▸ Job 1:
Starting at the words "Under section 33(1)" and stopping after "years, or both.", copy the passage on Japanese knotweed law with each "prison sentence" changed to "term of imprisonment".
▸ Job 2:
Name every set of regulations cited in the passage on Japanese knotweed law.
▸ Job 3:
Resume the passage on Japanese knotweed law after its final sentence.

Private nuisance - defined as “unlawful interference with a persons use or enjoyment of land, or some right over, or in connection with it. [Read v Lyons & Co Ltd, (1945) K.B.216] This principle allows landowners or tenants of leasehold properties who have a right to the land affected to bring an action against the person responsible. In addition, the rule of Rylands v Fletcher (1868) relates to strict liability for foreseeable damage caused by escapes resulting from non natural uses of land.

The disposal

The Environmental Protection Act 1990

Soil and waste containing Japanese knotweed is considered to have the potential to cause ecological harm and is deemed “Controlled Waste” or Directive Waste” (Waste Management Licensing Regulations 1994)

Under section 33(1) (a) and (1) (b) of the Environment Protection Act 1990, it is an offence to deposit, treat, keep or dispose of controlled waste without a license. Exemptions from licensing are available in certain circumstances as set out in schedule 3 of the Waste Management Licensing Regulations 1994 as amended.

Section 33 (1) (c) of the environmental Protection Act 1990 makes it an offence to keep, treat or dispose of controlled waste in a manner likely to cause pollution of the environment or harm to human health. A Magistrates court can impose a maximum fine of £20,000 or a maximum prison sentence of 6 months or both. A Crown Court could impose an unlimited fine or a maximum prison sentence of 2 years, or both.

Section 34 of the Environmental Protection Act 1990 places a duty of care on any person who imports, produces, caries, keeps, treats or disposes of controlled waste. Their duty is to ensure that;

No-one else disposes of the waste unlawfully or in a manner likely to cause pollution of the environment or harm to human health.

  • Waste does not escape.
  • Waste is only transported by a carrier that is either registered or exempt from registration by the Controlled Waste Registration of Carriers and Seizure of Vehicle Regulations 1991.

Breach of the duty of care under Section 34 of the Environmental Protection Act 1990 is a criminal offence. The Environment Agency is responsible for enforcement and a person found guilty of an offence under this section is liable to a fine not exceeding £5000 in the magistrates’ court and to a fine in the Crown Court.

Japanese knotweed must be safely disposed of at an appropriately licensed landfill site in accordance with the Environmental Protection Act 1990 (Duty of Care) Regulations 1991. To ensure safe disposal, contaminated soils must be buried to a depth of at least 5 metres.

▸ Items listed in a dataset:
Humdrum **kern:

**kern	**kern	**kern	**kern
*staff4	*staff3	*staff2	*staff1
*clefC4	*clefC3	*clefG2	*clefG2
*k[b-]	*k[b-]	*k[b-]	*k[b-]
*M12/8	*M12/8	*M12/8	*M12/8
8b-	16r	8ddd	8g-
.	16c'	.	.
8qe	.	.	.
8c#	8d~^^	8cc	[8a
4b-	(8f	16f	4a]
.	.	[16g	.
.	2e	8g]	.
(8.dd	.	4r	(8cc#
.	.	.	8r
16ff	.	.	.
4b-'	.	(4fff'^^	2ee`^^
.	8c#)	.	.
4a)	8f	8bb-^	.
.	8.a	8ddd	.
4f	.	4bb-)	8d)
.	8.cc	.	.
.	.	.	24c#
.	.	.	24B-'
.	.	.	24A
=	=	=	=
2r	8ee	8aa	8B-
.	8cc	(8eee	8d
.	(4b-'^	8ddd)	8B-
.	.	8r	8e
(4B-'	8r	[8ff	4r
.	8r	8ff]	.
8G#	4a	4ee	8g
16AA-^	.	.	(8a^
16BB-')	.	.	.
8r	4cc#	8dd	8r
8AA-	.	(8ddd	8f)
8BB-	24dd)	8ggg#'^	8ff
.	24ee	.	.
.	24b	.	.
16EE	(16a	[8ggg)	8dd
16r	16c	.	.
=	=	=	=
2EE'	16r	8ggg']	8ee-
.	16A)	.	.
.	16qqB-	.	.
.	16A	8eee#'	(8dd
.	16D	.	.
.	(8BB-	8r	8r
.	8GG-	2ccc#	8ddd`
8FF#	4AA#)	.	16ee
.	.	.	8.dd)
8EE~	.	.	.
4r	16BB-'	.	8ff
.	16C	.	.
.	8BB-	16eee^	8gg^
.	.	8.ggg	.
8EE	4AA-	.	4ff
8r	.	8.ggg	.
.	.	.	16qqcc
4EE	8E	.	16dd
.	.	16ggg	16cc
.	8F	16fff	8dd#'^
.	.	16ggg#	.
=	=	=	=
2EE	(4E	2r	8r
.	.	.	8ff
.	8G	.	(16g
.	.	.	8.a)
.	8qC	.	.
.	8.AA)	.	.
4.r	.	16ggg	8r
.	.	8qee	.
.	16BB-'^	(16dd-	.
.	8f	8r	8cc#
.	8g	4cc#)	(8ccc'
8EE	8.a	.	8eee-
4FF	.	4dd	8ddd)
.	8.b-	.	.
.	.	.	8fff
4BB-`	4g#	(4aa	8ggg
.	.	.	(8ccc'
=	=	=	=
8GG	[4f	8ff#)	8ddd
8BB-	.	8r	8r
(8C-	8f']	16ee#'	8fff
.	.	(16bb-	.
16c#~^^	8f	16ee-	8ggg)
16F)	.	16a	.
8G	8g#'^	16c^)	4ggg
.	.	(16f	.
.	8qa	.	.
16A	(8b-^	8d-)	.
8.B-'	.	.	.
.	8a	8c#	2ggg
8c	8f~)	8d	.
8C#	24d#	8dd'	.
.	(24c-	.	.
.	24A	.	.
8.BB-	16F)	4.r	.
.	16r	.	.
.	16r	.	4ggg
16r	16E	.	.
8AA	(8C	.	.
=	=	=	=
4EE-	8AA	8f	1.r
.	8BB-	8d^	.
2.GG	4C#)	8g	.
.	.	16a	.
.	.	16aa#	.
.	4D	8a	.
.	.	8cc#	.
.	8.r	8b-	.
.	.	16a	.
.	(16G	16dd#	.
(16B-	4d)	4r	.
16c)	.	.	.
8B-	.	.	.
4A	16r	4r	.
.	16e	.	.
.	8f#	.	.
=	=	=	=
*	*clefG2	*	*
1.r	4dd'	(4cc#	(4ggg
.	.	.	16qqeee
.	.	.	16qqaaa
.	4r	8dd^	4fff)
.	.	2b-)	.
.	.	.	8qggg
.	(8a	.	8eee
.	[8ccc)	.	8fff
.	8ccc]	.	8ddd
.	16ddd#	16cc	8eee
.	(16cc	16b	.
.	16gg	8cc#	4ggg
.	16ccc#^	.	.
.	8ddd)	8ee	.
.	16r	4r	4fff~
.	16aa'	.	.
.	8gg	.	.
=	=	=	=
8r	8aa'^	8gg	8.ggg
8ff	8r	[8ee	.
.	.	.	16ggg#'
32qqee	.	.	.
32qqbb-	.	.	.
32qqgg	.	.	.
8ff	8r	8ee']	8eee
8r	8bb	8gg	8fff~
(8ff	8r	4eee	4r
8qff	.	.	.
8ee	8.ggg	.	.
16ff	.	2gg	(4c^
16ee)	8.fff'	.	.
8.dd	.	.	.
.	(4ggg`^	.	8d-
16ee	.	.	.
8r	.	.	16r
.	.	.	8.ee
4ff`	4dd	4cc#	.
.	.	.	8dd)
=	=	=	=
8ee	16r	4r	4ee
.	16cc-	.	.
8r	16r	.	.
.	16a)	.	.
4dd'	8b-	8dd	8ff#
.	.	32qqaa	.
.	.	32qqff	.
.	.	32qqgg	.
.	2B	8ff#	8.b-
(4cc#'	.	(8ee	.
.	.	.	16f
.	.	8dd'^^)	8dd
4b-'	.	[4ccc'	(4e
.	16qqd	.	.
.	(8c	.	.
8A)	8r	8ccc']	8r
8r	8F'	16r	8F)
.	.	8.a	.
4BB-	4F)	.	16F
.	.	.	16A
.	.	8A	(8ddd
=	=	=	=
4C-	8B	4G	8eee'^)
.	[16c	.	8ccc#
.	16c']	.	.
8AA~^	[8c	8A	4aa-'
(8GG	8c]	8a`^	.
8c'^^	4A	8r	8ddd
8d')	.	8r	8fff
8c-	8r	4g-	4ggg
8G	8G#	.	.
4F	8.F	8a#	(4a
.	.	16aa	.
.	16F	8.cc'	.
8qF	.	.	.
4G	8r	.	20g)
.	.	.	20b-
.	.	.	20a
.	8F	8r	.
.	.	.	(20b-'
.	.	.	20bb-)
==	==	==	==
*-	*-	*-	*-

▸ Output 1:
Under section 33(1) (a) and (1) (b) of the Environment Protection Act 1990, it is an offence to deposit, treat, keep or dispose of controlled waste without a license. Exemptions from licensing are available in certain circumstances as set out in schedule 3 of the Waste Management Licensing Regulations 1994 as amended.

Section 33 (1) (c) of the environmental Protection Act 1990 makes it an offence to keep, treat or dispose of controlled waste in a manner likely to cause pollution of the environment or harm to human health. A Magistrates court can impose a maximum fine of £20,000 or a maximum term of imprisonment of 6 months or both. A Crown Court could impose an unlimited fine or a maximum term of imprisonment of 2 years, or both.

▸ Output 2:
- Waste Management Licensing Regulations 1994
- Controlled Waste Registration of Carriers and Seizure of Vehicle Regulations 1991
- Environmental Protection Act 1990 (Duty of Care) Regulations 1991

▸ Output 3:
Section 34 of the Environmental Protection Act 1990 also places a duty of care on all waste producers to ensure that a written description of the waste and any specific harmful properties is provided to the site operator. The provisions concerning waste transfer notes are set out in the Environmental Protection (Duty of Care) Regulations 1991 as amended. Failure to comply with these provisions is an offence.

Hazardous Waste England and Wales Regulations 2005 Untreated knotweed is not regarded as ‘Hazardous Waste’ but material containing knotweed that has been treated with certain herbicides that persist in soil for extended periods with the possibility of leaching and causing harm to the surrounding environment could be.

Control of Pesticides Regulations 1986

Treatment of knotweed using pesticides requires that all persons follow The Control of Pesticides Regulations 1986 and comply with Control of Substances Hazardous to Health Regulations 2002. Persons should take all reasonable precautions to protect the health of human beings, creatures and plants, safeguard the environment and in particular, avoid the pollution of water. Approval from the Environment Agency should be sought before application of pesticides in or near water.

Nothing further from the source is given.